We need to meet and talk about your usage of the data generated by those scripts, and see what you wish us to try to make work versus stop.
I'm booking some time on your calendar next Monday :)

Hey @JAllemandou!

Thanks for all your efforts to find these jobs! Really appreciate it 😊 Has been a bit difficult to figure out what the infrastructure we have everywhere is. I'll update T340718 with the information you posted above.

Thanks for booking the time!
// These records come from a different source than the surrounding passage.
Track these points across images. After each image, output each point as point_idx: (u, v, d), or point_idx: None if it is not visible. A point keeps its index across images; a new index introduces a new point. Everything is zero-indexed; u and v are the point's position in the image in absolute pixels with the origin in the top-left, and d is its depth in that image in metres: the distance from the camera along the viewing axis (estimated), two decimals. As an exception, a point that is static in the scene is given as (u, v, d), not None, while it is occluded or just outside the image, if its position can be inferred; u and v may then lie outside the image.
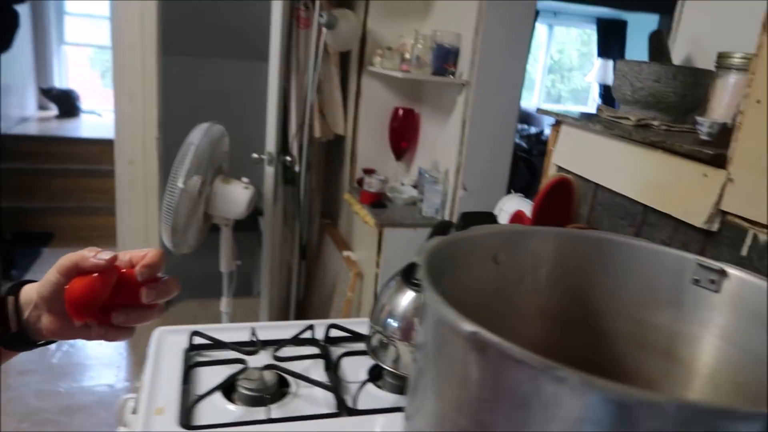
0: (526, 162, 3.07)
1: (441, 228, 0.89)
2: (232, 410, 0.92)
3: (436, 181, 2.13)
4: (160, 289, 0.63)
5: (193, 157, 1.65)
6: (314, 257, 2.90)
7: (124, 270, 0.62)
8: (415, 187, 2.40)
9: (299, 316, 2.92)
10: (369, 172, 2.47)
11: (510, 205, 1.14)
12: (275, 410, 0.92)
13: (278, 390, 0.97)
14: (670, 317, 0.68)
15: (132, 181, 2.54)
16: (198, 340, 1.06)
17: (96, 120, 5.33)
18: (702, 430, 0.35)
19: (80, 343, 2.86)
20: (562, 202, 0.92)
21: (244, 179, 1.90)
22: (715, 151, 0.87)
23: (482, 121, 2.01)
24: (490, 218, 0.89)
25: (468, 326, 0.40)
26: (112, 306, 0.62)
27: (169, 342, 1.08)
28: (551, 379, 0.37)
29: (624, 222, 1.03)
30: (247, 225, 2.31)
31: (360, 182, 2.43)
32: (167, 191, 1.65)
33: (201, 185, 1.71)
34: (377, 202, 2.28)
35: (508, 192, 2.17)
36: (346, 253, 2.48)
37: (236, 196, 1.85)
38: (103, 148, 3.88)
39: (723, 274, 0.63)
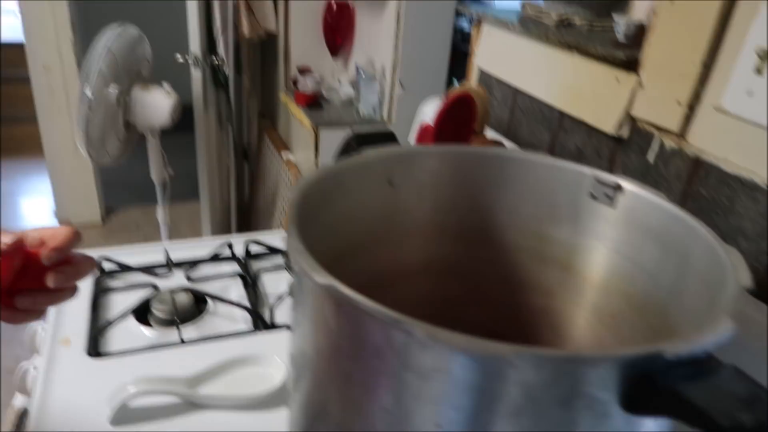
0: (468, 56, 2.99)
1: (349, 145, 0.86)
2: (147, 335, 0.90)
3: (372, 79, 2.05)
4: (69, 272, 0.58)
5: (101, 62, 1.53)
6: (256, 160, 2.84)
7: (33, 251, 0.56)
8: (353, 86, 2.32)
9: (244, 219, 2.91)
10: (304, 71, 2.37)
11: (430, 109, 1.10)
12: (190, 332, 0.91)
13: (196, 311, 0.96)
14: (568, 231, 0.68)
15: (51, 89, 2.39)
16: (109, 266, 1.03)
17: (12, 21, 4.89)
18: (551, 376, 0.35)
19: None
20: (464, 115, 0.89)
21: (166, 85, 1.79)
22: (628, 54, 0.84)
23: (418, 15, 1.92)
24: (388, 138, 0.85)
25: (322, 279, 0.38)
26: (18, 290, 0.57)
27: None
28: (401, 333, 0.36)
29: (542, 127, 1.01)
30: (190, 126, 2.20)
31: (295, 82, 2.33)
32: (79, 101, 1.55)
33: (117, 93, 1.61)
34: (313, 102, 2.20)
35: (448, 88, 2.12)
36: (285, 154, 2.43)
37: (158, 103, 1.75)
38: (21, 52, 3.59)
39: (618, 188, 0.63)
Accepted the meeting and also invited @Manuel :)

Hope you have a nice weekend!

We met this morning with @AndrewTavis_WMDE and @Manuel - Thank you folks for the great meeting.
The detailed Meeting notes are here: https://docs.google.com/document/d/1REsolXnZf2KqApL0p-DE8X4eWXI_zxHgrCe3k1hcZnw

From the job list in previous comment:

  • 4 don't run spark andare kept as-is: WMDE_BannerImpressions, Wiktionary_CognateDashboard, 2021_WMDE_Mitmachen_Bereich_2021_Campaign, WDCM_Sqoop_Clients)
  • 3 are stopped (crontaab commented): Qurator_CuriousFacts, WDCM_EngineBiases, WD_PageviewsPerType
  • 3 have been updated to run spark2 in fixed-resource mode, thus normally not failing after the migration to the spark3-shuffler: WD_UsageCoverage, WD_languagesLandscape, NewEditors_comprehensive_report

With those changes there is no more blocker in migrating to the spark3-shuffler from this task :)

With those changes there is no more blocker in migrating to the spark3-shuffler from this task :)

\o/

Thank you again for your super helpful support on this, @JAllemandou!